Schematic overview of various types of electroconductive scaffolds used in cardiac tissue regeneration. (A) Overview of the concept of using a suture-free technology for the attachment of an engineered cardiac patch to the organ. The process from left to the right of the panel can be explained as: Gold nanorod adsorption; cardiac cell seeding; cardiac tissue assembly; patch location and integration by NIR; and finally, the cardiac patch after integration to a rat heart.³⁶ (B) A schematic illustrating the fabrication steps to produce 3D biohybrid actuators composed of cardiac tissue on top of a multilayer hydrogel sheet impregnated with aligned CNT microelectrodes.⁴⁵ (C) Designing a multilayered hybrid scaffold, including nanofibers and hydrogels, that can suitably mimic the native cardiac tissue structure. The first step is to design an interwoven, aligned structure, and scaffold with a network structure from nanofibers of Yarn (NFYs-NET), which possess the benefits for native cardiac tissue. The middle row demonstrates the native myocardium showing a gradual transition of aligned cell layers from the endocardium to the epicardium and shows schematics of multiple layers of NFYs-NETs assembled with a gradual orientation transition.
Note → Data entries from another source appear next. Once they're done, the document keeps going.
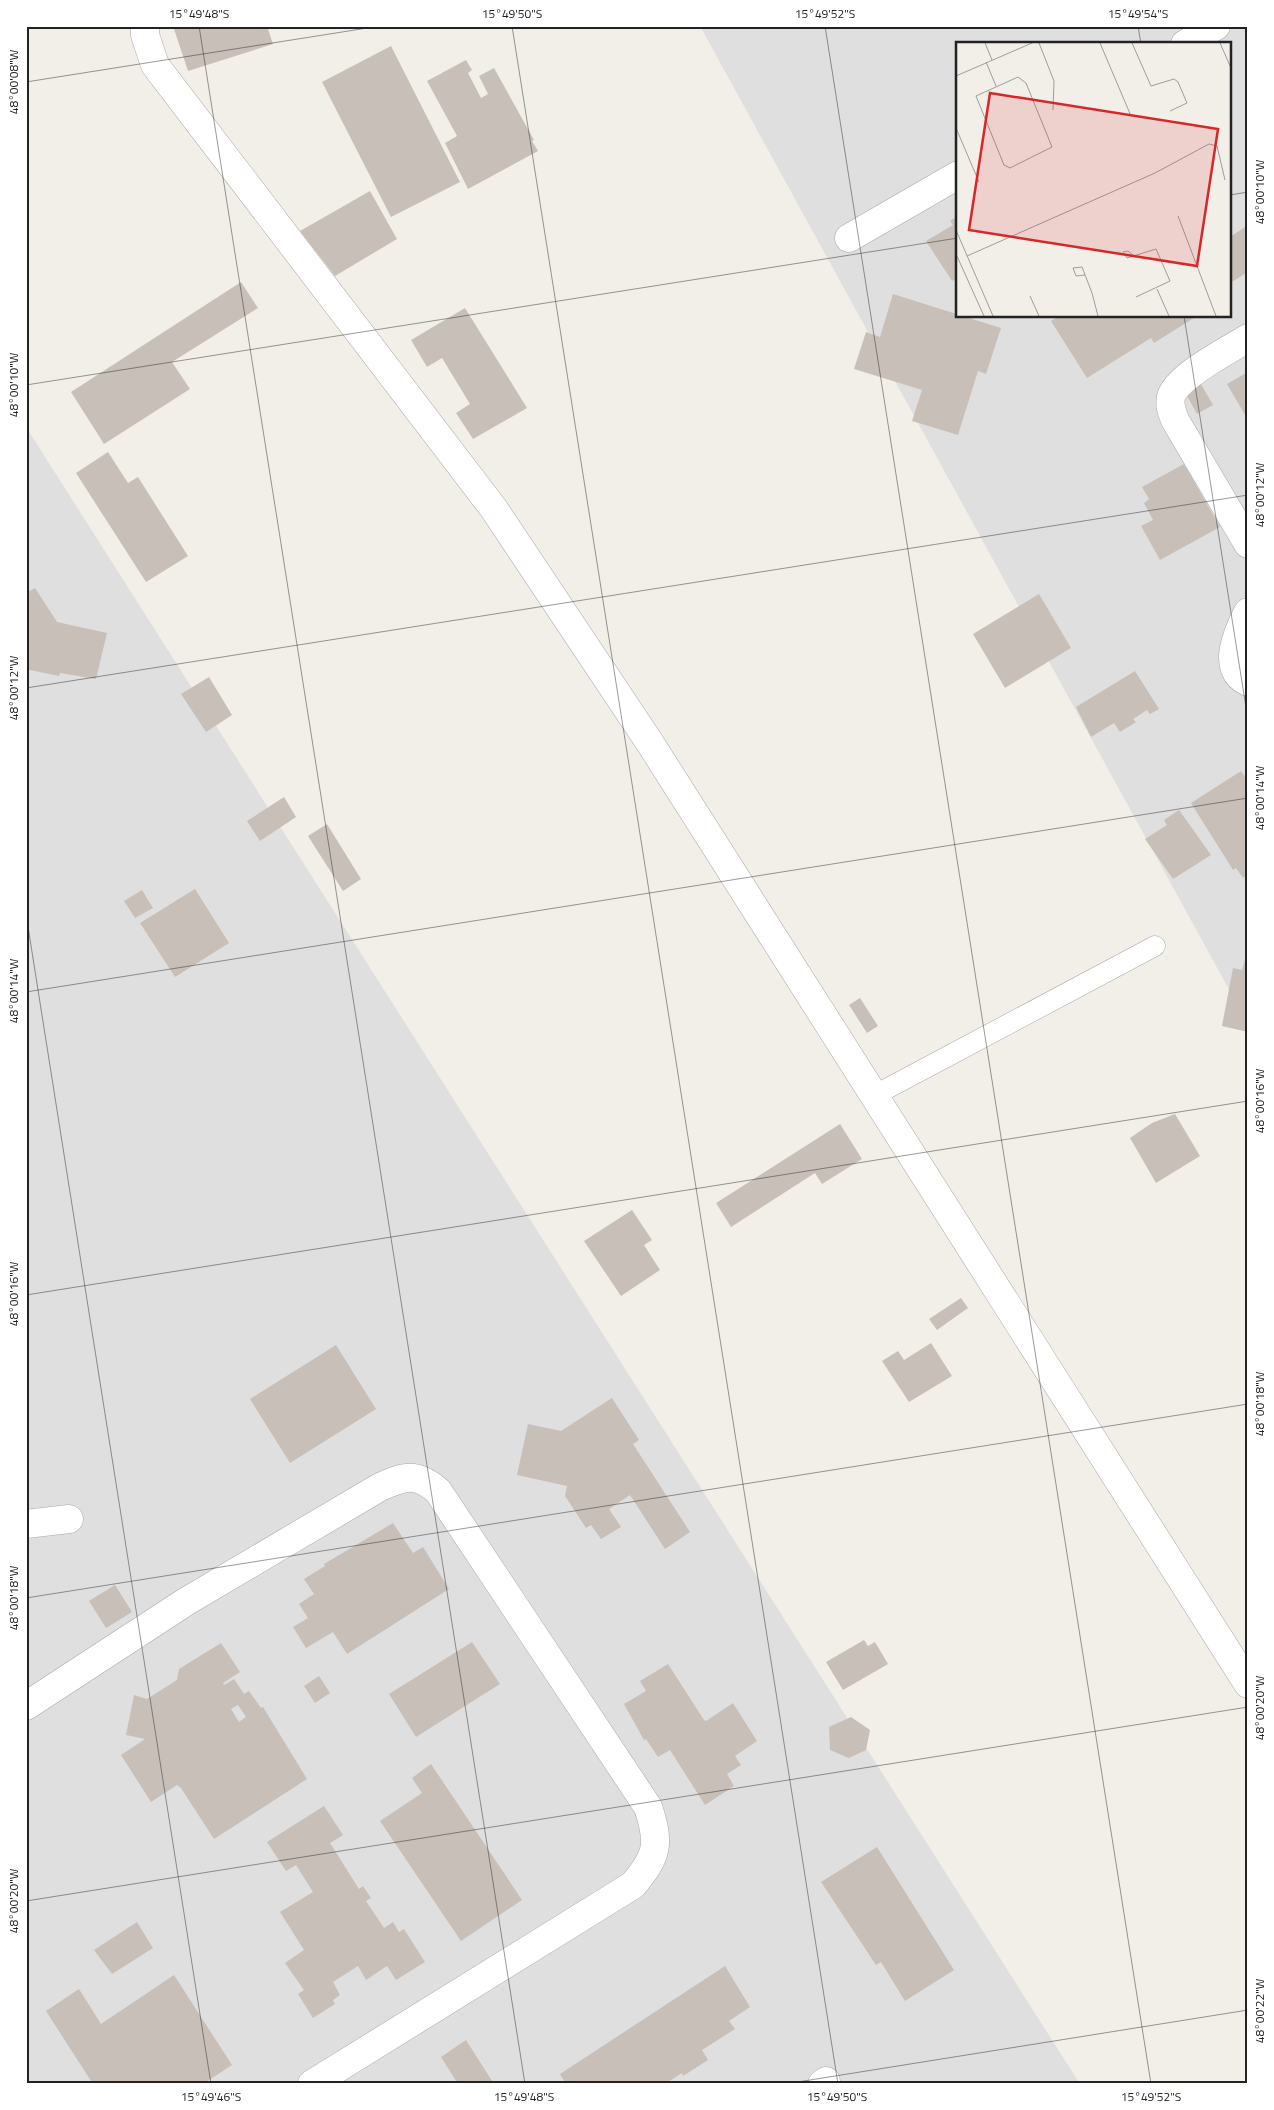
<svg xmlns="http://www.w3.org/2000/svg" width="1274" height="2110" font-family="'Titillium Web',sans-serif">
<rect width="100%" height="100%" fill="#f2efe9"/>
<!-- residential -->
<path fill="#e0dfdf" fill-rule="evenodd" d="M700 26H1248V1024ZM958 44H1230V316H958Z
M26 427 1080 2084H26Z"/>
<!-- building -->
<path fill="#c7bfb8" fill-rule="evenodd" d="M173 26H267L273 44 188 71Z
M391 46 460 182 391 217 322 82Z
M466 60 472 70 468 73 481 98 488 94 479 76 494 68 534 140 532 141 538 151 468 189 445 143 457 136 427 81Z
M370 191 397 239 335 276 300 231Z
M956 217 958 278 952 281 926 241 953 225 950 221Z
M1248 225V272L1230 283V237Z
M241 282 258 308 172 362 190 389 104 444 71 392Z
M893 294 1001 328 986 374 978 371 958 435 912 421 922 390 854 369 866 332 880 337Z
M465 308 527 408 473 439 456 413 470 404 442 358 427 367 411 340Z
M1059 316H1197L1154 343 1151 338 1087 378 1051 321Z
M1248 372V420L1227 384Z
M1201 384 1213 405 1197 414 1186 394Z
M108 452 128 483 138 477 188 556 146 582 76 473Z
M1184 464 1220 527 1160 560 1141 526 1153 520 1144 503 1149 499 1142 487Z
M35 588 57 622 107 633 96 679 60 673 59 676 30 670 26 672V593Z
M1039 594 1071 648 1005 688 973 634Z
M1135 671 1159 709 1150 714 1147 710 1133 719 1136 722 1120 732 1114 723 1091 737 1076 707Z
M209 677 232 715 206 732 181 694Z
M1241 771 1248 781V874L1243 878 1236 868 1233 870 1191 803Z
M284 797 296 817 260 841 247 821Z
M1179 810 1211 855 1173 879 1145 839 1167 825 1164 820Z
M327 824 361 879 343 891 308 836Z
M195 889 229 943 175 977 140 923Z
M142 890 153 908 135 918 124 901Z
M1248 949V1032L1222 1026 1233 968 1242 970Z
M860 998 878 1026 867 1033 849 1005Z
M1175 1114 1200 1156 1156 1183 1130 1138 1152 1123Z
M840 1124 862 1159 822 1184 815 1173 731 1227 716 1203Z
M632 1210 652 1240 644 1245 660 1270 621 1296 584 1241Z
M961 1298 968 1308 937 1330 929 1319Z
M931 1343 952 1376 909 1402 882 1361 898 1351 904 1360Z
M336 1345 376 1409 290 1463 250 1399Z
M612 1398 639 1440 633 1444 690 1532 665 1549 630 1495 609 1509 621 1527 601 1539 591 1525 586 1528 565 1496 567 1486 517 1475 528 1424 561 1431Z
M393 1523 413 1553 423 1547 449 1589 347 1654 333 1632 306 1648 293 1627 308 1618 299 1604 314 1594 304 1579 325 1566 324 1564Z
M115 1585 132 1612 106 1628 89 1601Z
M864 1640 868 1646 875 1642 888 1664 843 1690 826 1662Z
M472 1642 500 1684 416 1737 389 1694Z
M221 1643 240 1672 223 1683 224 1685 234 1679 244 1694 249 1691 261 1708 263 1707 307 1779 214 1839 181 1788 177 1785 151 1802 121 1755 145 1739 126 1735 134 1695 147 1699 177 1680 179 1669ZM238 1705 246 1717 239 1722 231 1709Z
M668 1664 704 1720 706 1721 733 1703 757 1741 735 1756 741 1765 727 1774 734 1786 705 1805 670 1750 658 1757 646 1739 644 1740 624 1704 646 1691 640 1681Z
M319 1676 330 1693 315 1703 304 1686Z
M851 1717 870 1730 866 1750 849 1758 830 1750 829 1727Z
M431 1764 522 1900 461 1941 380 1821 422 1793 412 1778Z
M324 1806 343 1835 330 1843 359 1889 363 1886 371 1898 366 1901 384 1928 393 1922 399 1932 404 1929 425 1962 396 1980 387 1966 366 1980 358 1966 333 1982 340 1995 333 2000 335 2004 313 2018 298 1994 304 1990 285 1963 304 1950 280 1912 313 1892 296 1865 286 1871 267 1842Z
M877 1847 954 1970 905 2001 881 1962 876 1965 821 1882Z
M137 1922 153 1948 112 1974 94 1950Z
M725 1966 750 2007 729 2021 735 2029 702 2050 708 2060 683 2076 682 2073 665 2084H566L560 2074Z
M174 1975 232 2065 203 2084H93L46 2011 79 1989 101 2024Z
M466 2040 494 2084H458L441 2057Z"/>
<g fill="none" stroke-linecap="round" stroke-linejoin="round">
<defs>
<path id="service" d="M875 1095 1155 946"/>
<path id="minor" d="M145 26V35L155 65 494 509 650 743 1248 1684
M1185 44 1216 26
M849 238 958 175
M1248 338C1229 350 1177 376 1171 397 1169 406 1172 412 1175 420L1248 544
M1248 612C1238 631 1220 670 1248 682
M26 1524 69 1519
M26 1706 187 1601 380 1487C405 1476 416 1472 438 1491L648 1807C660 1843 658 1856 633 1885L312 2084
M822 2084 826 2081"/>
</defs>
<!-- service casing -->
<use href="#service" stroke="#a9a9a9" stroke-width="21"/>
<!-- minor casing -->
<use href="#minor" stroke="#a9a9a9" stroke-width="29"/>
<!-- service -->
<use href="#service" stroke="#fff" stroke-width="20"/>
<!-- minor -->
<use href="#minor" stroke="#fff" stroke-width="28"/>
</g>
<!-- ticks -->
<path fill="none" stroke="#222" stroke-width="1" stroke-opacity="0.45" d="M199 26 525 2084M512 26 838 2084M825 26 1151 2084M1138 26 1141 44M26 82 380 26M1230 195 1248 192M1184 316 1248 720M26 385 958 238M26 688 1248 495M26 914 211 2084M26 992 1248 798M26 1295 1248 1101M26 1598 1248 1404M26 1901 1248 1707M785 2084 1248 2010"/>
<!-- overview -->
<g transform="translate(956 42)">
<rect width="275" height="275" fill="#f2efe9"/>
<path fill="none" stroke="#9f9d99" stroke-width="1" d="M29 1 36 18M83 1 98 39 97 68M144 1 175 74M176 1 195 44 218 37 222 40 231 61 214 69M264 1 275 26M30 20 40 44M0 34 76 1M62 35 70 41 96 105 54 126 48 123 20 54ZM0 86 23 140M222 174 260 274M0 188 37 274M0 212 28 274M11 214 199 131 253 102 261 104 269 138M178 214 172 209 167 210 171 216 200 207 214 239 180 255M129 233 120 234 117 226 126 225 136 251 142 274M201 247 213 274M74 254 83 274"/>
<path fill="#d62828" fill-opacity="0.15" stroke="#d62828" stroke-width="2.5" d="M34 51 262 87 241 224 13 188Z"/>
<rect width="275" height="275" fill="none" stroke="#222" stroke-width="2.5"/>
</g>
<!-- border -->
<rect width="1274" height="2110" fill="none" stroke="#ffffff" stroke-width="55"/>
<rect x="28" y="28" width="1218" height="2054" fill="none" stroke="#222" stroke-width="2"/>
<g font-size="12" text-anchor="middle" fill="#222">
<text x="199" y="18">15°49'48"S</text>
<text x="512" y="18">15°49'50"S</text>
<text x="825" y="18">15°49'52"S</text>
<text x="1138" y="18">15°49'54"S</text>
<text transform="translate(14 82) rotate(-90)" y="4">48°00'08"W</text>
<text transform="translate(1260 192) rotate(-90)" y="4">48°00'10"W</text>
<text transform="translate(14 385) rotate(-90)" y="4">48°00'10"W</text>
<text transform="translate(1260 495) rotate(-90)" y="4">48°00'12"W</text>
<text transform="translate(14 688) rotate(-90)" y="4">48°00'12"W</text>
<text transform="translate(1260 798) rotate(-90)" y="4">48°00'14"W</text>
<text transform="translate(14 991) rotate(-90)" y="4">48°00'14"W</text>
<text transform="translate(1260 1101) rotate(-90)" y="4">48°00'16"W</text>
<text transform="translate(14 1294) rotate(-90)" y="4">48°00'16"W</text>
<text transform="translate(1260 1404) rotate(-90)" y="4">48°00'18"W</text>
<text transform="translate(14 1598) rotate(-90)" y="4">48°00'18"W</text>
<text transform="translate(1260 1708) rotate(-90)" y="4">48°00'20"W</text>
<text transform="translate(14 1901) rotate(-90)" y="4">48°00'20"W</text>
<text transform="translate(1260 2011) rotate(-90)" y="4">48°00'22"W</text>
<text x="211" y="2101">15°49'46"S</text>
<text x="524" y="2101">15°49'48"S</text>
<text x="837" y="2101">15°49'50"S</text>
<text x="1151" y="2101">15°49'52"S</text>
</g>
</svg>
The bottom row shows the fabrication process of one-layer 3D NFYs-NET/GelMA hybrid scaffolds and subsequent CMs cultivation. A single-layer hybrid 3D scaffold is formed through encapsulating a single NFYs-NET layer within a GelMA hydrogel shell after photocrosslinking with UV-radiation. (D) Schematic concept of using a cell-laden hydrogel bioink originating from the patient's own cells that are reprogrammed to become pluripotent and then differentiated to CMs and endothelial cells and encapsulation within the hydrogel for 3D bioprinting functional cardiac tissue (so-called personalized tissue regeneration).⁴⁶ (E) Schematic concept of the application of an engineered functional and injectable cardiac patch through a shape/memory scaffold. The scaffolds recover their initial shape following injection. An image of the minimally invasive implanted injectable cardiac patch on the porcine heart without open-heart surgery is also shown.⁴⁷ 3D, three-dimensional; CMs, cardiomyocytes; CNT, carbon nanotube; GelMA, gelatin methacryloyl; NIR, near infrared; UV, ultraviolet.